Le Professeur s'approcha de l'aquarium:
– Voyez, dit-il, les deux lymphocytes morts qui reposent sur le fond.
Deux masses hyalines gisaient en effet. On distinguait très bien leurs gros noyaux arrondis. Elles avaient au moins sept mètres de diamètre.
– Et maintenant, mes enfants, il est indispensable que je vous donne l'exemple. Vous allez me voir combattre cette chose. Qu'on m'apporte un scaphandre.
L'un des étudiants protesta:
– Non, Professeur, ce n'est pas indispensable. Vous êtes là pour nous diriger, non pour mettre la main à la pâte.

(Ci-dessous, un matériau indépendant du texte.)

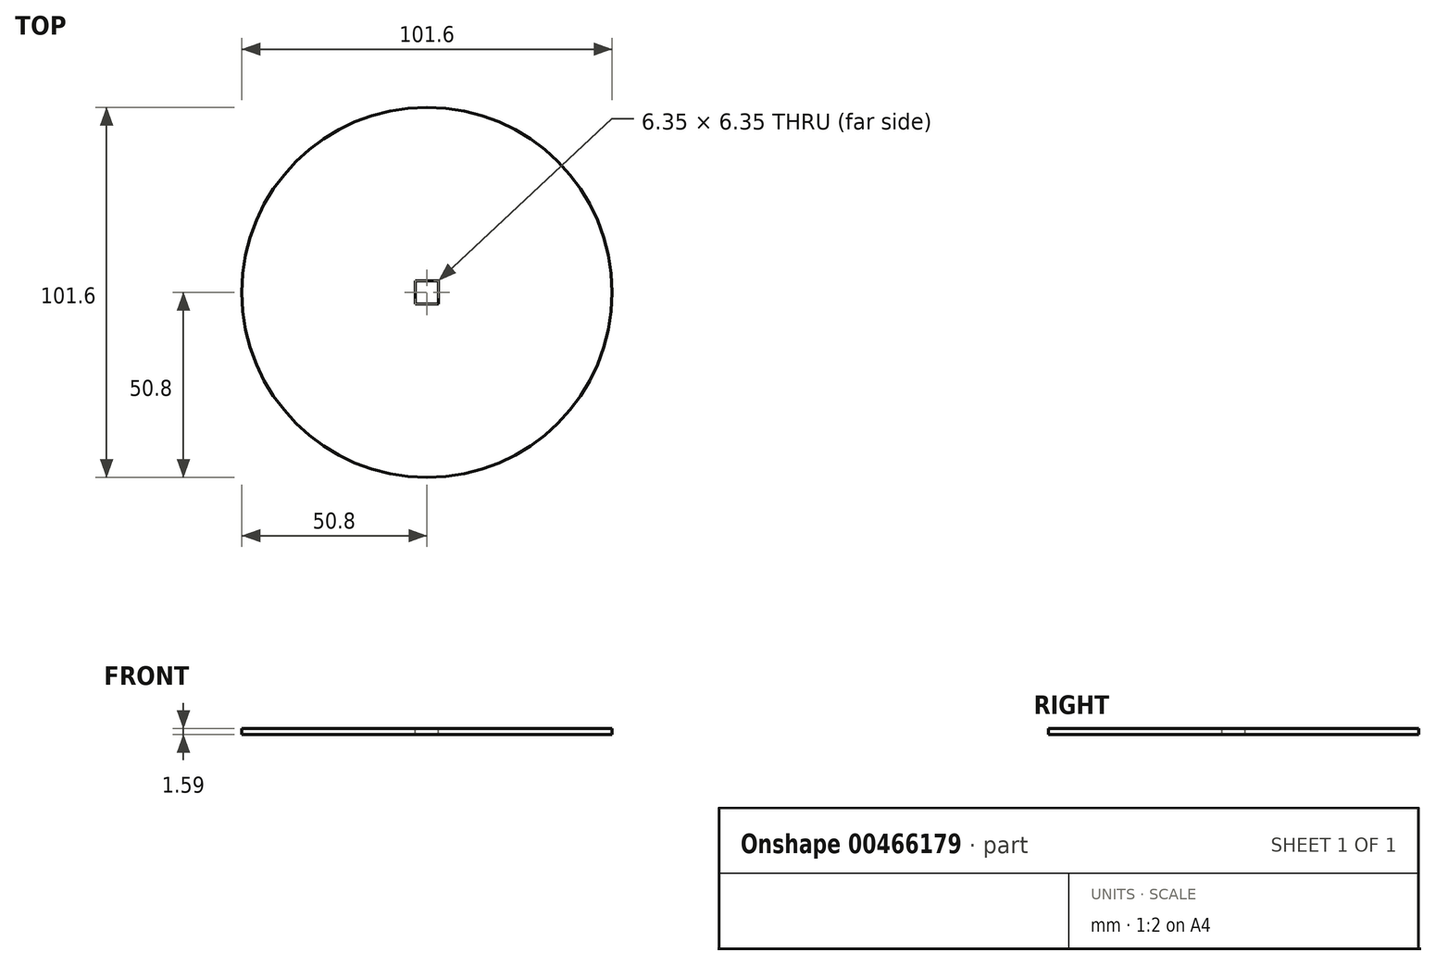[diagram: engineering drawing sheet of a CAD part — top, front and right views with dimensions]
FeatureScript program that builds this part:
annotation { "Feature Type Name" : "Feature", "Feature Type Description" : "" }
export const myFeature = defineFeature(function(context is Context, id is Id, definition is map)
    precondition{}
    {
        {
            var Q0;
            Q0=qCreatedBy(makeId("Top.planeOp"),FACE);
            var sketch = newSketch(context, id + "F0", { "sketchPlane" : qUnion([Q0])});
            skCircle(sketch, "E0", {"center": v(0, 0) * mm, "radius": 50.8 * mm});
            skSolve(sketch);
        }
        {
            var Q0;
            Q0=makeQuery(id+"F0.imprint","IMPRINT",FACE,{"disambiguationData":[TD([[makeQuery(id+"F0.imprint","IMPRINT",EDGE,{"derivedFrom":sQuery(id+"F0.wireOp",EDGE,"E0")}),1.0]])]});
            extrude(context, id + "F1", {"entities" : qUnion([Q0]), "depth" : 1.59 * mm});
        }
        {
            var Q0;
            Q0=makeQuery(id+"F1.opExtrude","CAP_FACE",FACE,{"disambiguationData":[OSD([sQuery(id+"F0.wireOp",EDGE,"E0")])],"isStart":false});
            var sketch = newSketch(context, id + "F2", { "sketchPlane" : qUnion([Q0])});
            skLineSegment(sketch, "E1.bottom", {"start": v(3.18, 3.18) * mm, "end": v(-3.18, 3.18) * mm});
            skLineSegment(sketch, "E1.top", {"start": v(3.18, -3.18) * mm, "end": v(-3.18, -3.18) * mm});
            skLineSegment(sketch, "E1.left", {"start": v(3.18, 3.18) * mm, "end": v(3.18, -3.18) * mm});
            skLineSegment(sketch, "E1.right", {"start": v(-3.18, 3.18) * mm, "end": v(-3.18, -3.18) * mm});
            skPoint(sketch, "E1.middle", {"position": v(0, 0) * mm});
            skSolve(sketch);
        }
        {
            var Q0;
            Q0=makeQuery(id+"F2.imprint","IMPRINT",FACE,{"disambiguationData":[TD([[makeQuery(id+"F2.imprint","IMPRINT",EDGE,{"derivedFrom":sQuery(id+"F2.wireOp",EDGE,"E1.bottom")}),1.0]])]});
            extrude(context, id + "F3", {"entities" : qUnion([Q0]), "operationType" : NewBodyOperationType.REMOVE, "oppositeDirection" : true, "depth" : 1.59 * mm});
        }
    });
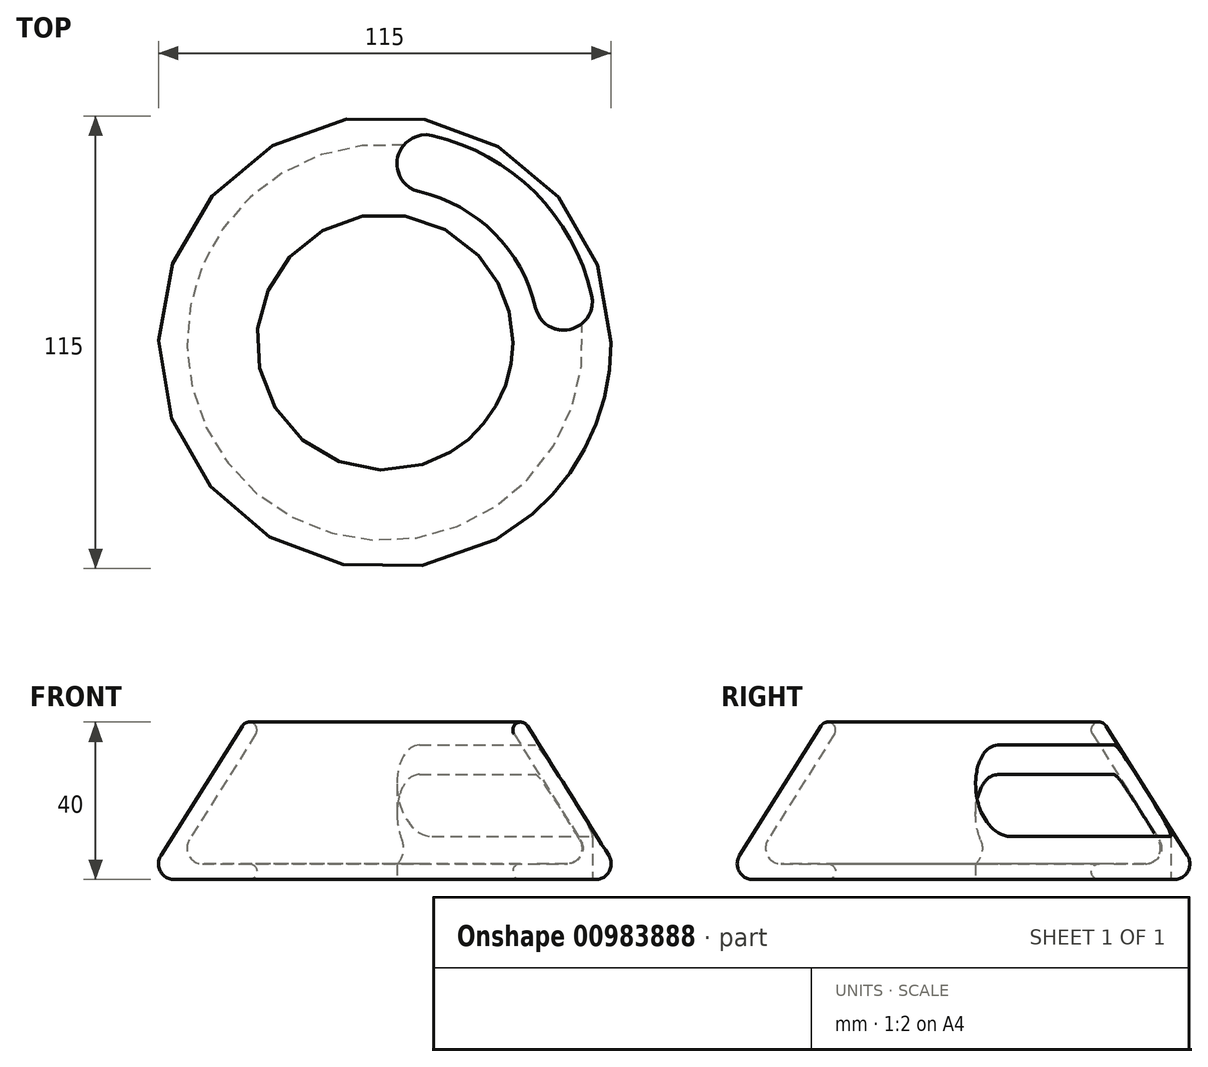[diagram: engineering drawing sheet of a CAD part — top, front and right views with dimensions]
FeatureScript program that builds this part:
annotation { "Feature Type Name" : "Feature", "Feature Type Description" : "" }
export const myFeature = defineFeature(function(context is Context, id is Id, definition is map)
    precondition{}
    {
        {
            var Q0;
            Q0=qCreatedBy(makeId("Front.planeOp"),FACE);
            var sketch = newSketch(context, id + "F0", { "sketchPlane" : qUnion([Q0])});
            skLineSegment(sketch, "E0", {"start": v(32.8, 36.94) * mm, "end": v(49.7, 10.06) * mm});
            skLineSegment(sketch, "E1", {"start": v(46.34, 4) * mm, "end": v(34.5, 4) * mm});
            skLineSegment(sketch, "E2", {"start": v(36.2, 39.06) * mm, "end": v(56.89, 6.13) * mm});
            skLineSegment(sketch, "E3", {"start": v(53.5, 0) * mm, "end": v(34.5, 0) * mm});
            skLineSegment(sketch, "E4", {"start": v(0, 188.72) * mm, "end": v(0, 0) * mm, "construction": true});
            skArc(sketch, "E5", {"start": v(36.2, 39.06) * mm, "mid": v(33.44, 39.7) * mm, "end": v(32.8, 36.94) * mm});
            skArc(sketch, "E6", {"start": v(53.5, 0) * mm, "mid": v(57, 2.07) * mm, "end": v(56.89, 6.13) * mm});
            skArc(sketch, "E7", {"start": v(46.34, 4) * mm, "mid": v(49.8, 6.04) * mm, "end": v(49.7, 10.06) * mm});
            skArc(sketch, "E8", {"start": v(34.5, 4) * mm, "mid": v(32.5, 2) * mm, "end": v(34.5, 0) * mm});
            skSolve(sketch);
        }
        {
            var Q0;
            Q0=makeQuery(id+"F0.imprint","IMPRINT",FACE,{"disambiguationData":[TD([[makeQuery(id+"F0.imprint","IMPRINT",EDGE,{"derivedFrom":sQuery(id+"F0.wireOp",EDGE,"E0")}),1.0]])]});
            var Q1;
            Q1=sQuery(id+"F0.wireOp",EDGE,"E4");
            revolve(context, id + "F1", {"surfaceOperationType" : NewSurfaceOperationType.NEW, "entities" : qUnion([Q0]), "axis" : qUnion([Q1]), "revolveType" : RevolveType.FULL});
        }
        {
            var Q0;
            Q0=qCreatedBy(makeId("Top.planeOp"),FACE);
            var sketch = newSketch(context, id + "F2", { "sketchPlane" : qUnion([Q0])});
            skLineSegment(sketch, "E9", {"start": v(0, 0) * mm, "end": v(59.34, 59.34) * mm, "construction": true});
            skArc(sketch, "E10", {"start": v(38.26, 8.76) * mm, "mid": v(34.35, 19) * mm, "end": v(27.76, 27.76) * mm});
            skArc(sketch, "E11", {"start": v(52.53, 12.03) * mm, "mid": v(47.15, 26.08) * mm, "end": v(38.1, 38.1) * mm});
            skArc(sketch, "E12", {"start": v(38.26, 8.76) * mm, "mid": v(47.03, 3.26) * mm, "end": v(52.53, 12.03) * mm});
            skArc(sketch, "E13.MirrorCS", {"start": v(12.03, 52.53) * mm, "mid": v(26.08, 47.15) * mm, "end": v(38.1, 38.1) * mm});
            skArc(sketch, "E14.MirrorCS", {"start": v(8.76, 38.26) * mm, "mid": v(3.26, 47.03) * mm, "end": v(12.03, 52.53) * mm});
            skArc(sketch, "E15.MirrorCS", {"start": v(8.76, 38.26) * mm, "mid": v(19, 34.35) * mm, "end": v(27.76, 27.76) * mm});
            skSolve(sketch);
        }
        {
            var Q0;
            Q0 = qSketchRegion(id + "F2", true);
            extrude(context, id + "F3", {"entities" : qUnion([Q0]), "operationType" : NewBodyOperationType.REMOVE, "endBound" : BoundingType.THROUGH_ALL, "depth" : 25 * mm, "offsetDistance" : 25 * mm});
        }
    });
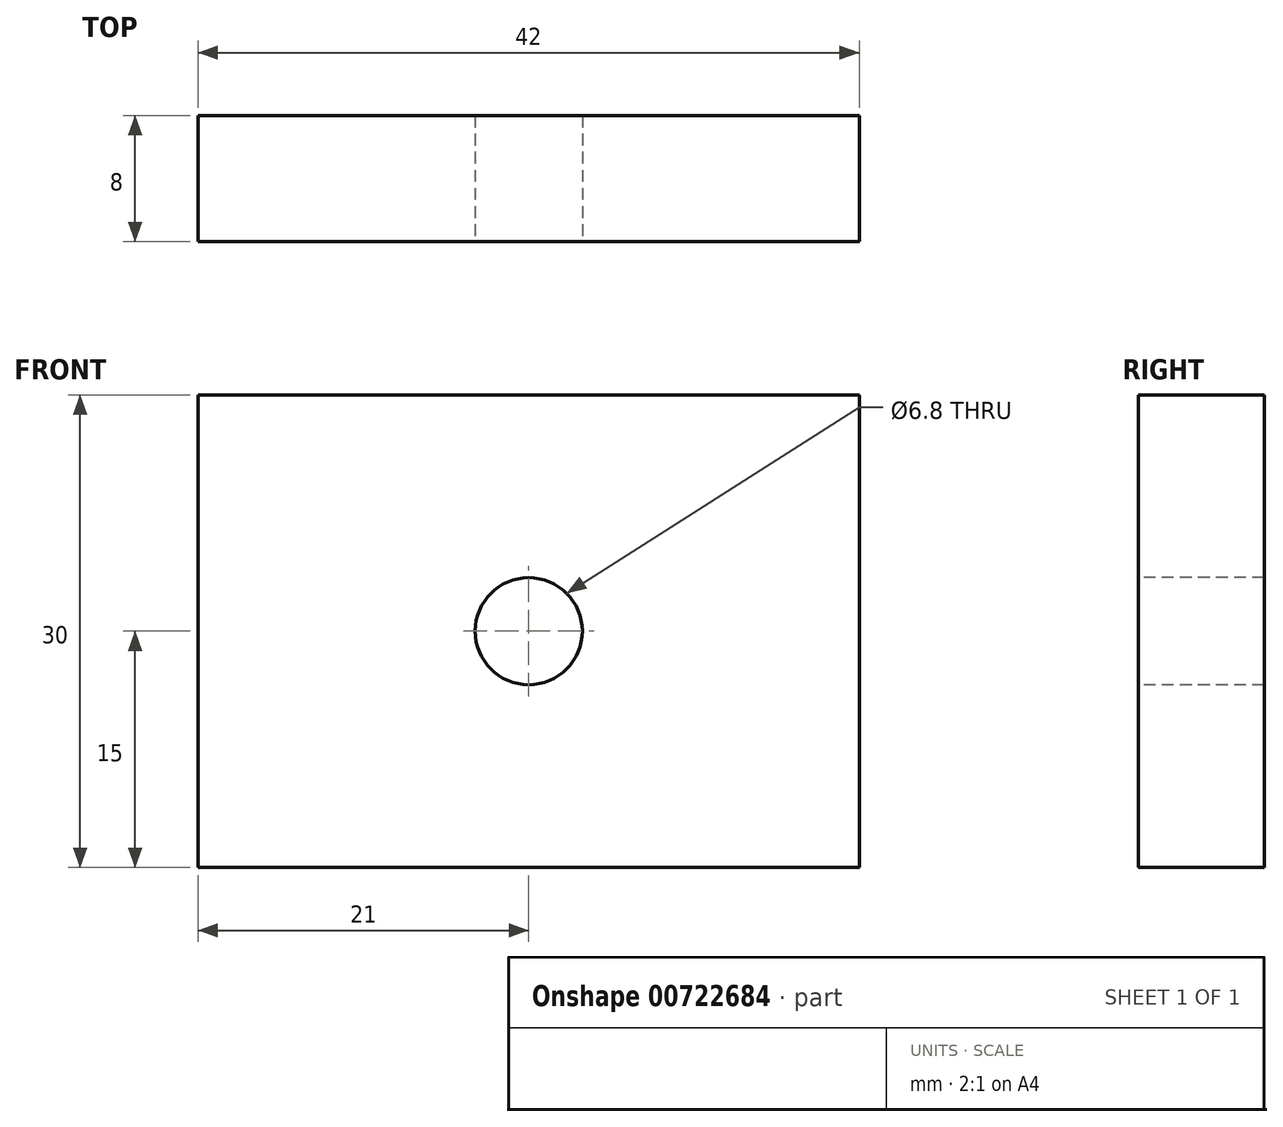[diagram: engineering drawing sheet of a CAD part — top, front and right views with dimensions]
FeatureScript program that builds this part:
annotation { "Feature Type Name" : "Feature", "Feature Type Description" : "" }
export const myFeature = defineFeature(function(context is Context, id is Id, definition is map)
    precondition{}
    {
        {
            var Q0;
            Q0=qCreatedBy(makeId("Front.planeOp"),FACE);
            var sketch = newSketch(context, id + "F0", { "sketchPlane" : qUnion([Q0])});
            skLineSegment(sketch, "E0.bottom", {"start": v(21, 15) * mm, "end": v(-21, 15) * mm});
            skLineSegment(sketch, "E0.top", {"start": v(21, -15) * mm, "end": v(-21, -15) * mm});
            skLineSegment(sketch, "E0.left", {"start": v(21, 15) * mm, "end": v(21, -15) * mm});
            skLineSegment(sketch, "E0.right", {"start": v(-21, 15) * mm, "end": v(-21, -15) * mm});
            skPoint(sketch, "E0.middle", {"position": v(0, 0) * mm});
            skSolve(sketch);
        }
        {
            var Q0;
            Q0 = qSketchRegion(id + "F0", true);
            extrude(context, id + "F1", {"entities" : qUnion([Q0]), "depth" : 8 * mm, "offsetDistance" : 25 * mm});
        }
        {
            var Q0;
            Q0=sQuery(id+"F0.wireOp",VERTEX,"E0.middle");
            var Q1;
            Q1=makeQuery(id+"F1.opExtrude","SWEPT_BODY",BODY,{"disambiguationData":[OSD([sQuery(id+"F0.wireOp",EDGE,"E0.bottom"),sQuery(id+"F0.wireOp",EDGE,"E0.top"),sQuery(id+"F0.wireOp",EDGE,"E0.left"),sQuery(id+"F0.wireOp",EDGE,"E0.right")])]});
            hole(context, id + "F2", {"style" : HoleStyle.SIMPLE, "endStyle" : HoleEndStyle.THROUGH, "oppositeDirection" : true, "holeDiameter" : 6.8 * mm, "majorDiameter" : 5 * mm, "isTappedThrough" : true, "tappedDepth" : 12 * mm, "tapClearance" : 3, "locations" : qUnion([Q0]), "scope" : qUnion([Q1])});
        }
    });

– Merci, mon petit, je sais très bien qu'au point de vue pratique, je prends un risque inutile. Mais moralement, cette démonstration est nécessaire. Je ne pourrai pas vous accompagner dans votre micro voyage. Il faut donc que votre général en chef prouve physiquement qu'il est digne de vous commander.
Il revêtit lentement le scaphandre que lui présentait un physicien, saisit une espèce de lame d'acier pourvue d'une poignée et la brandit.
– Cette arme est très primitive, dit-il. Il y a des milliers d'années, elle portait le nom de glaive. Les anciens hommes de la Terre ne connaissaient guère d'autre moyen de combattre.
Il grimpa l'échelle qui menait au haut du bocal et se laissa tomber dans la macro lymphe.
Le trichocyste, surpris, se replia dans un angle. Puis, lentement, avança sa tête pointue vers Kam qui l'attendait, le glaive haut. Brusquement, le monstre fonça et sa pointe heurta violemment le scaphandre en pleine poitrine. Kam tomba en arrière, non sans décocher à la bête un violent coup de tranchant à la jonction de la tête et du corps. Le trichocyste recula de nouveau, ce qui laissa au professeur le tempe de se relever sur un genou.